In Oakland’s Chinatown, where several of the recent anti-Asian attacks have occured, community organizers have vigorously pursued mutual aid programs as an alternative to increased policing. Forty Bay Area Asian American organizations issued their own separate joint statement, which also calls for non-carceral solutions to the violence. 

“We recognize that violence affects all of us and all of our communities,” says the statement, which was posted to Facebook by the Chinese Progressive Association of San Francisco. “We must invest in long-term community-centered solutions that create spaces for cross-racial healing that address underlying causes and create ways for all to thrive. We believe that our strength is in unity, not division, and that our histories and our futures are intertwined.”

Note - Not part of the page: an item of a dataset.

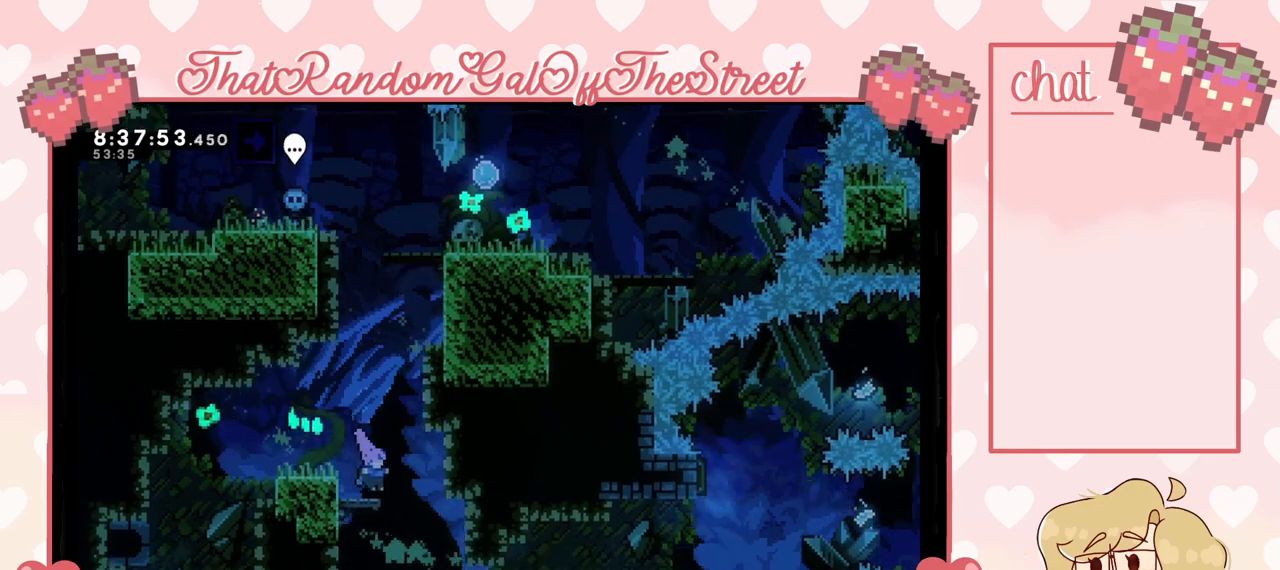
{"buttons": [], "left_stick": "center", "right_stick": "center", "events": [[333, "left_stick", "left"], [467, "left_stick", "center"]]}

Their statement also calls for better supportive services, enhanced intervention- and prevention-based programs, and improved cross-community education. These include volunteer-based community ambassador programs such as Community Strolling, which encourages volunteers to walk the streets of Chinatown to build better relationships with community members and engage in graffiti and trash clean-up. 

“It’s difficult to shove a senior citizen to the ground if you see yourself in them, if you have a relationship to them,” said Ener Chiu of the East Bay Asian Local Development Corporation in an interview with KQED earlier this year.

Other groups in Oakland and around the country have organized free or low-cost self-defense and bystander intervention training, including some aimed specifically at Asian American women and elders. As anti-Asian violence combined with the COVID-19 pandemic continues to reduce foot traffic in Asian American ethnic enclaves, Los Angeles’ Little Tokyo has launched #LoveLT, a campaign to encourage customers to support the area’s legacy small businesses through shopping and meal donations. And efforts like The Blasian March aim to enhance cross-racial connection by organizing solidarity actions between Black and Asian American communities. 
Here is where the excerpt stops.